▸ WORK TO COMPLETE:
Write out again the lines from the line with "saucer: present [275,256,345,288]" up to and including the line with "wall art: none", exactly as they stand below, and skip any picture.

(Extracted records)
Segment Open

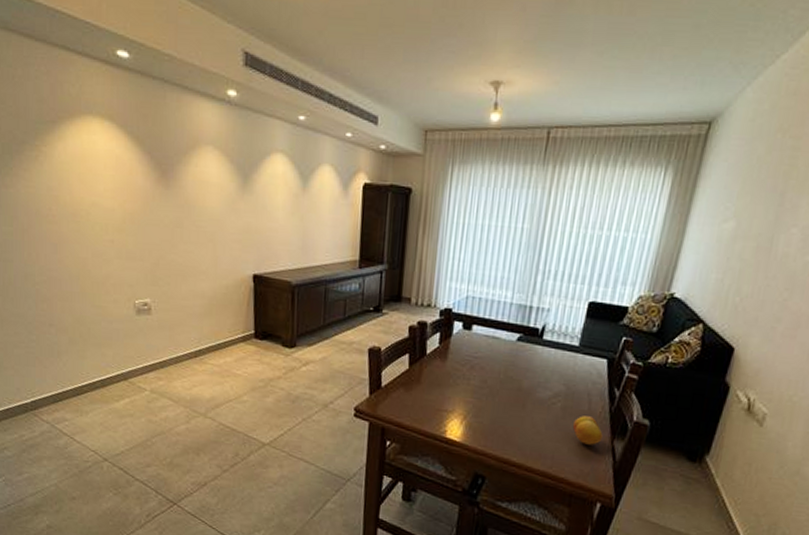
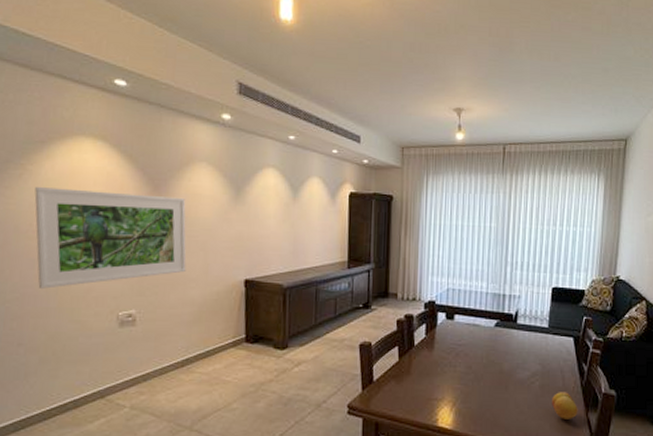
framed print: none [51,170,196,274] -> present [34,187,187,289]

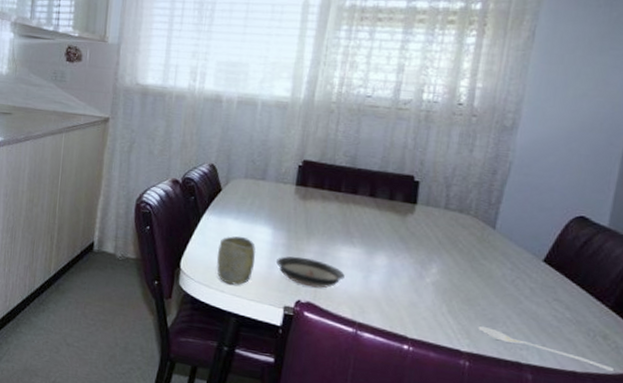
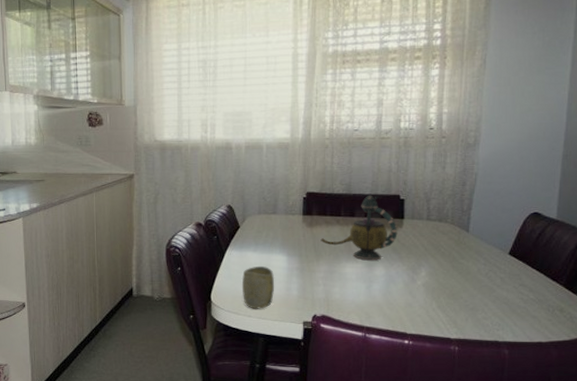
saucer: present [275,256,345,288] -> none [292,277,351,302]
teapot: none [314,171,408,248] -> present [320,195,398,261]
stirrer: present [478,326,615,372] -> none [462,316,571,338]

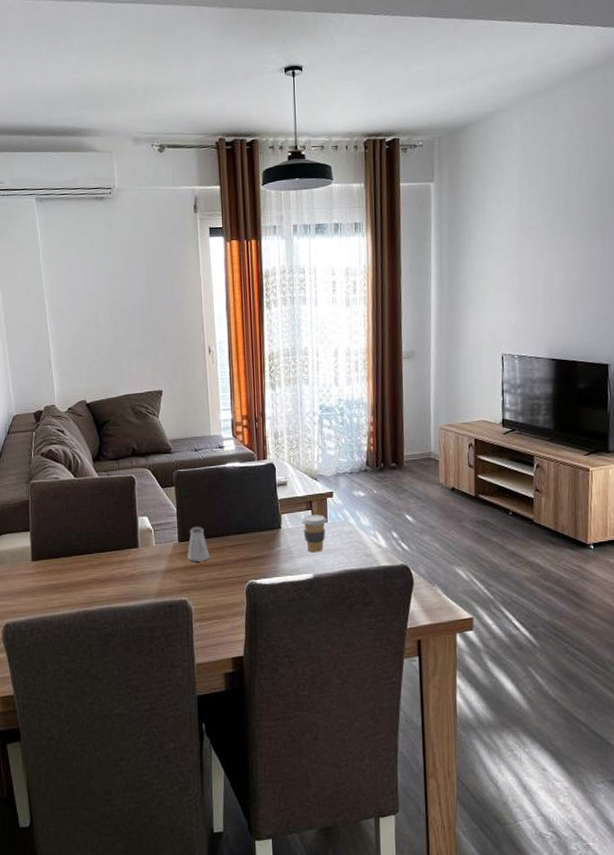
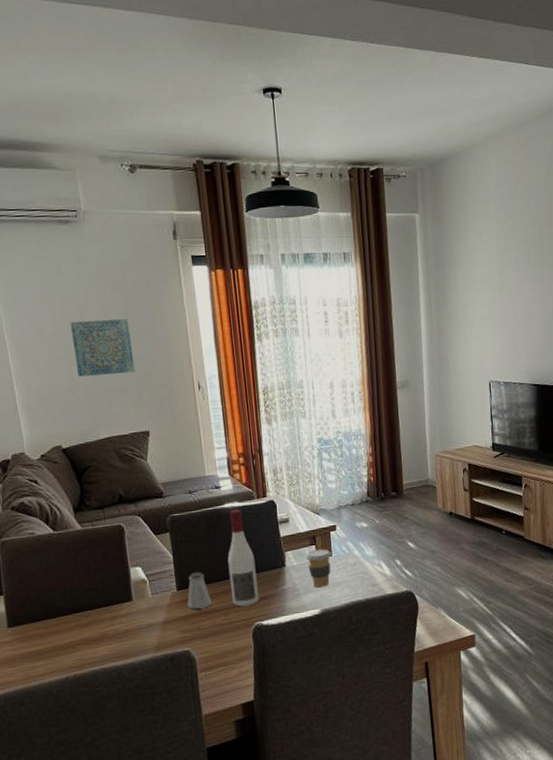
wall art: none [99,286,153,338] -> present [70,319,135,377]
wine bottle: none [226,469,254,564] -> present [227,509,259,607]

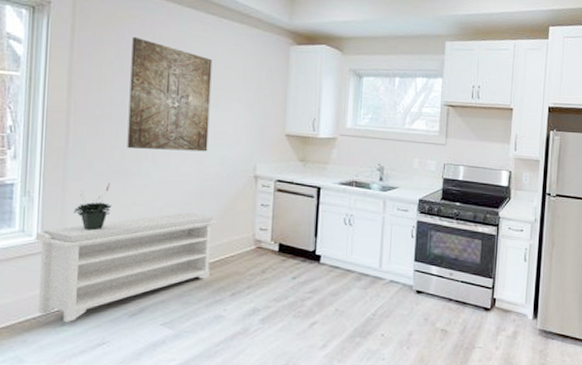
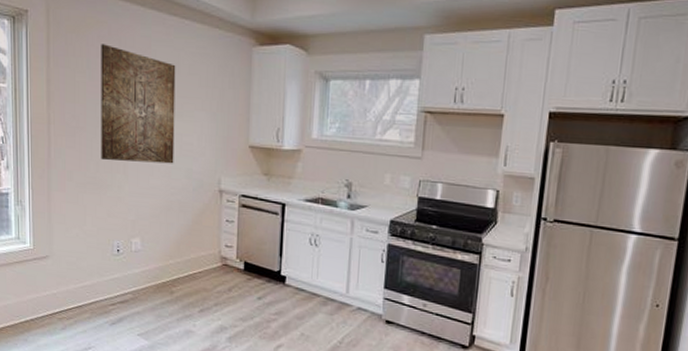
bench: present [35,212,217,323] -> none [28,226,185,327]
potted plant: present [73,183,112,231] -> none [58,194,90,241]

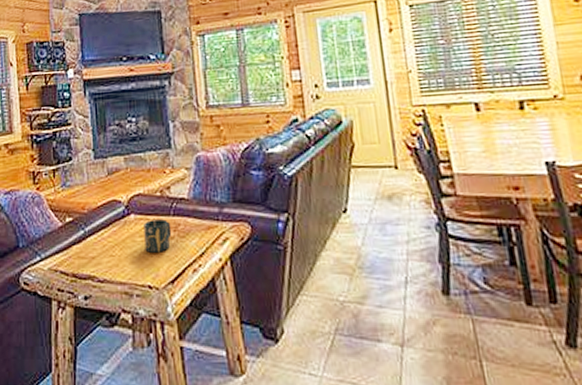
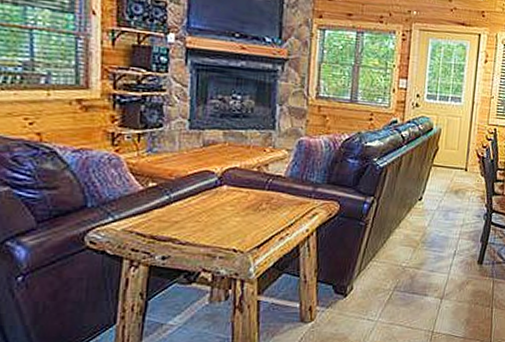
cup: present [144,219,172,253] -> none [234,192,264,221]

Segment Closed

▸ EXERCISE ANSWER:
saucer: present [275,256,345,288] -> none [292,277,351,302]
teapot: none [314,171,408,248] -> present [320,195,398,261]
stirrer: present [478,326,615,372] -> none [462,316,571,338]

wall art: none [99,286,153,338] -> present [70,319,135,377]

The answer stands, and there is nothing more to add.